Downsizing and Race

Downsizing and Race

letters@govexec.com

As older white men have opted to leave the civil service through early retirement and buyouts, minorities and women have maintained their numbers in the federal workforce despite government downsizing, according to Office of Personnel Management data obtained by Govexec.com.

According to OPM, downsizing has spared minorities and women because white men in senior positions have been most likely to accept buyouts and early retirement when agencies offer them. Widespread reductions-in-force have not occurred, sparing many women and minorities who would generally be the first to be laid off under first-hired, first-fired rules.

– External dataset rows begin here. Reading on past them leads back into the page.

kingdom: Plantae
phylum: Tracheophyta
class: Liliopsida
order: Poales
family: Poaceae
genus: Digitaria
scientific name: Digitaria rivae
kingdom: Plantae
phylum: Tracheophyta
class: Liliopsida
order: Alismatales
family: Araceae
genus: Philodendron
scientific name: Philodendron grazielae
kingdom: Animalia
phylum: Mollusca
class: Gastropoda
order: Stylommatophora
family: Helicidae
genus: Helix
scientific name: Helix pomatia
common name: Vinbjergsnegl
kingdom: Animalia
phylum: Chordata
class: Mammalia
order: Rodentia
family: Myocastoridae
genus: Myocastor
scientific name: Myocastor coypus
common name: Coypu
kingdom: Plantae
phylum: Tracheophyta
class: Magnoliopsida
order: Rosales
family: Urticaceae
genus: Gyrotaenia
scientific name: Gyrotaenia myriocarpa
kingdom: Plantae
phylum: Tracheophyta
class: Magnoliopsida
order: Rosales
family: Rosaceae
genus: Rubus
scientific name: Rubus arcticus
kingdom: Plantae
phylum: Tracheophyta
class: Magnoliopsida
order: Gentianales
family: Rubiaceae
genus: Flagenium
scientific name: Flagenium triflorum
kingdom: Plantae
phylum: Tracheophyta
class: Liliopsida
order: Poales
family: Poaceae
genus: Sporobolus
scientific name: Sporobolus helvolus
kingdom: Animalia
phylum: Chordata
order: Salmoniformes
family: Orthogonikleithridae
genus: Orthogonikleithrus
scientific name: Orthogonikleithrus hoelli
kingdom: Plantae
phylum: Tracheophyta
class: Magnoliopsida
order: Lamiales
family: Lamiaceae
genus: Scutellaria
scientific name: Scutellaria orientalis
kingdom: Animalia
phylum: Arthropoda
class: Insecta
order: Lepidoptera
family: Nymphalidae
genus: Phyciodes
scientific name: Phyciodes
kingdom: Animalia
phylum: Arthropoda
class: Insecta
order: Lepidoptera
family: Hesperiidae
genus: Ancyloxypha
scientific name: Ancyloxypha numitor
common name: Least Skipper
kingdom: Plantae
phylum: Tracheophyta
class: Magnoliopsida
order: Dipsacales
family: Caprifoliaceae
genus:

At the same time, minorities' and women's numbers have not increased significantly, and Hispanics and women continue to be underrepresented in the federal workforce when compared to the private sector. However, minorities as a whole and African Americans and Asian Americans in particular are better represented in the federal government than they are in the overall U.S. workforce.

A draft version of OPM's annual report to Congress on equal opportunity in the federal government includes the following findings for 1996:

  • Minorities accounted for 32.4 percent of all promotions, while they were 28.7 percent of the federal workforce.
  • Roughly one in every three new hires in the government was a minority.
  • Just as in 1995, women were 42.9 percent of the federal workforce. They were 46.3 percent of the entire U.S. workforce.
  • African Americans constituted 17 percent of the federal workforce, 14.9 percent of new hires, and 17.1 percent of job losses (from terminations, retirements or layoffs). African Americans are 10.8 percent of the U.S. workforce. Those numbers are virtually unchanged from 1995.
  • Hispanics represent 6 percent of the federal workforce, compared with 10.5 percent in the private sector.

Earlier this month, leaders of groups representing black employees in government called on President Clinton to host a White House summit to look in part at federal employment practices they said discriminate against African Americans and other minorities. Blacks are terminated at three times the rate of whites in the federal government, the groups contend.